Anualidades. El imponer un tope al incentivo de anualidades, el cual en el papel se le paga al funcionario de acuerdo con su desempeño a lo largo del año, pero que en la práctica se le desembolsa al 99% de la planilla del Estado, generaría en el primer año un ahorro de ¢10.000 millones.

Ese monto equivale a un 0,12% del Presupuesto Nacional de este año que ronda los ¢8 billones, mientras que el déficit fiscal cerró en el 2015 en un 5,9% del producto interno bruto.

El plan del Ejecutivo busca impedir que ese plus sea superior al 2,54% del salario, tomando en cuenta que en instituciones como la Universidad de Costa Rica (UCR) se paga un 5,5%.

“El proyecto de anualidades tiene un interés de índole de eficiencia del gasto, que a los empleados públicos se les pague en función de lo que hacen y no tanto un interés fiscal, porque sabemos que el cortar anualidades no tiene efectos al corto plazo, sino que el efecto es al larguísimo plazo”, declaró José Francisco Pacheco.

“Si ese proyecto ya se hubiese aprobado, el otro año se comenzaría a ver el efecto en cadena, se ahorra las anualidades que no se pagaron en el 2016 y las que no se van a pagar en el 2017, o sea, se va teniendo un efecto acumulativo”, agregó el viceministro.

Pensiones. Hasbum afirmó que la reforma en las pensiones con cargo al Presupuesto Nacional (expediente 19.661), que propuso el Gobierno, generaría un ahorro de unos ¢21.000 millones anuales; es decir, un 0,26% del plan de gastos para este año.

Esa reforma le pone un tope de ¢3.150.000 a las pensiones y rebaja el cálculo de la jubilación al 80% del promedio los últimos 24 salarios, en vez del 100%.

Sin embargo, Hasbum destacó que el mayor ahorro lo generaría el hecho de que las pensiones aumenten solo por inflación. Esa reforma eliminaría los ajustes de un 30% anual que reciben los exdiputados y sus herederos, así como los incrementos por revaloración del cargo.

Esta última circunstancia es la que permite a un pensionado recibir un incremento si el funcionario que ahora ocupa su cargo recibe un alza por recategorización del puesto u otra razón.

Con solo eliminar el alza del 30% en las jubilaciones de los exlegisladores, el Estado se ahorraría ¢7.700 millones al año, según estimaciones de la diputada del Partido Liberación Nacional (PLN) Sandra Piszk, quien promueve una reforma similar a la que acogió el bloque opositor. Ella también cree que son cambios con efecto a largo plazo.

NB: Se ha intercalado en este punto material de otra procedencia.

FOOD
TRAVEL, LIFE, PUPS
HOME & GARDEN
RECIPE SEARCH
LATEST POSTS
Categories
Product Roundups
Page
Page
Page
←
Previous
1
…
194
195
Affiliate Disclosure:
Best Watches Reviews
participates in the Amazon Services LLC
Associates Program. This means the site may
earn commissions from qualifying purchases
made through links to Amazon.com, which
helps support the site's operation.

Este proyecto del Gobierno también coincide con el de la oposición en que los jubilados que tengan una pensión que supere 12 veces el salario base (¢3.150.000) deberían contribuir, de forma solidaria, con un aporte adicional, el cual oscilará entre el 25% y el 75% del excedente mientras más alta sea la pensión.

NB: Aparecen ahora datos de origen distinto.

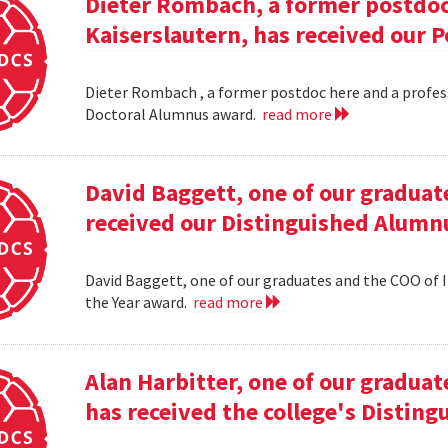
Dieter Rombach, a former postdoc 
Kaiserslautern, has received our 
Dieter Rombach , a former postdoc here and a profess
Doctoral Alumnus award.
read more
David Baggett, one of our graduat
received our Distinguished Alumnu
David Baggett, one of our graduates and the COO of I
the Year award.
read more
Alan Harbitter, one of our graduat
has received the college's Distin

La iniciativa de la alianza, que a su vez recoge un proyecto de Sandra Piszk, va más allá, pues permitiría al Poder Ejecutivo aumentar el porcentaje de cotización que aportan los pensionados de Gobierno hasta en un 18%; actualmente, el tope es del 9%.

Además, establece que las pensiones de Hacienda y exdiputados solo podrían ser heredadas por los hijos de hasta 25 años, siempre y cuando sean solteros y estén estudiando.

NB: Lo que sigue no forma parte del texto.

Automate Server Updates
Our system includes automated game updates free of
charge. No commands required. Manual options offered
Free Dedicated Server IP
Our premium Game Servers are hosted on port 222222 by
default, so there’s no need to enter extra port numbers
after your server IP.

Esta última reforma generaría un ahorro anual de ¢1.650 millones, pues actualmente el 85% de la planilla de pensiones de hijos de jubilados corresponde a personas por arriba de esa edad.

El efecto en el régimen del Poder Judicial, todavía es incierto, pues el proyecto del Ejecutivo está en fase de análisis. Ese plan establece que el monto de la jubilación de los funcionarios judiciales se calcularía con base en los últimos 120 salarios en vez de los 24 y que ninguno podría jubilarse antes de los 55 años.